TASK DESCRIPTION:
Skip any image you find and restate the rest of the data word for word.

[[ RECORDS TO USE open ]]

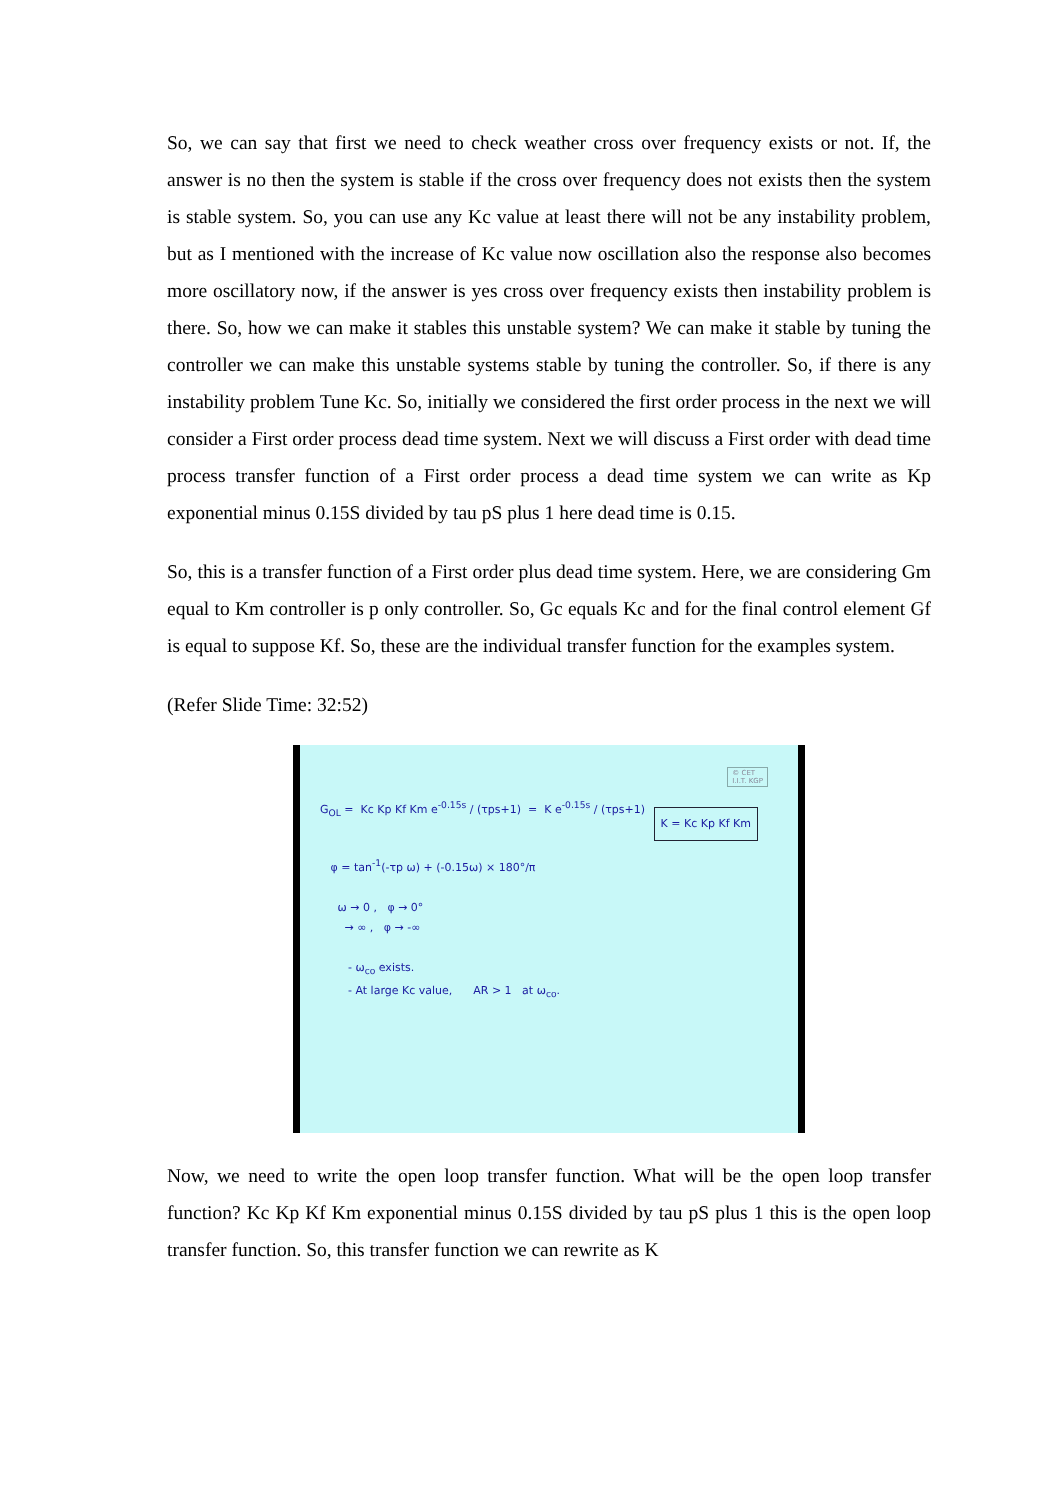So, we can say that first we need to check weather cross over frequency exists or not. If, the answer is no then the system is stable if the cross over frequency does not exists then the system is stable system. So, you can use any Kc value at least there will not be any instability problem, but as I mentioned with the increase of Kc value now oscillation also the response also becomes more oscillatory now, if the answer is yes cross over frequency exists then instability problem is there. So, how we can make it stables this unstable system? We can make it stable by tuning the controller we can make this unstable systems stable by tuning the controller. So, if there is any instability problem Tune Kc. So, initially we considered the first order process in the next we will consider a First order process dead time system. Next we will discuss a First order with dead time process transfer function of a First order process a dead time system we can write as Kp exponential minus 0.15S divided by tau pS plus 1 here dead time is 0.15.
So, this is a transfer function of a First order plus dead time system. Here, we are considering Gm equal to Km controller is p only controller. So, Gc equals Kc and for the final control element Gf is equal to suppose Kf. So, these are the individual transfer function for the examples system.
(Refer Slide Time: 32:52)
© CET
I.I.T. KGP
K = Kc Kp Kf Km
G<sub>OL</sub> = Kc Kp Kf Km e<sup>-0.15s</sup> / (τps+1) = K e<sup>-0.15s</sup> / (τps+1)
φ = tan<sup>-1</sup>(-τp ω) + (-0.15ω) × 180°/π
ω → 0 , φ → 0° → ∞ , φ → -∞
- ω<sub>co</sub> exists. - At large Kc value, AR > 1 at ω<sub>co</sub>.
Now, we need to write the open loop transfer function. What will be the open loop transfer function? Kc Kp Kf Km exponential minus 0.15S divided by tau pS plus 1 this is the open loop transfer function. So, this transfer function we can rewrite as K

[[ RECORDS TO USE closed ]]

EXERCISE OUTPUT:
So, we can say that first we need to check weather cross over frequency exists or not. If, the answer is no then the system is stable if the cross over frequency does not exists then the system is stable system. So, you can use any Kc value at least there will not be any instability problem, but as I mentioned with the increase of Kc value now oscillation also the response also becomes more oscillatory now, if the answer is yes cross over frequency exists then instability problem is there. So, how we can make it stables this unstable system? We can make it stable by tuning the controller we can make this unstable systems stable by tuning the controller. So, if there is any instability problem Tune Kc. So, initially we considered the first order process in the next we will consider a First order process dead time system. Next we will discuss a First order with dead time process transfer function of a First order process a dead time system we can write as Kp exponential minus 0.15S divided by tau pS plus 1 here dead time is 0.15.
So, this is a transfer function of a First order plus dead time system. Here, we are considering Gm equal to Km controller is p only controller. So, Gc equals Kc and for the final control element Gf is equal to suppose Kf. So, these are the individual transfer function for the examples system.
(Refer Slide Time: 32:52)
© CET
I.I.T. KGP
K = Kc Kp Kf Km
G<sub>OL</sub> = Kc Kp Kf Km e<sup>-0.15s</sup> / (τps+1) = K e<sup>-0.15s</sup> / (τps+1)
φ = tan<sup>-1</sup>(-τp ω) + (-0.15ω) × 180°/π
ω → 0 , φ → 0° → ∞ , φ → -∞
- ω<sub>co</sub> exists. - At large Kc value, AR > 1 at ω<sub>co</sub>.
Now, we need to write the open loop transfer function. What will be the open loop transfer function? Kc Kp Kf Km exponential minus 0.15S divided by tau pS plus 1 this is the open loop transfer function. So, this transfer function we can rewrite as K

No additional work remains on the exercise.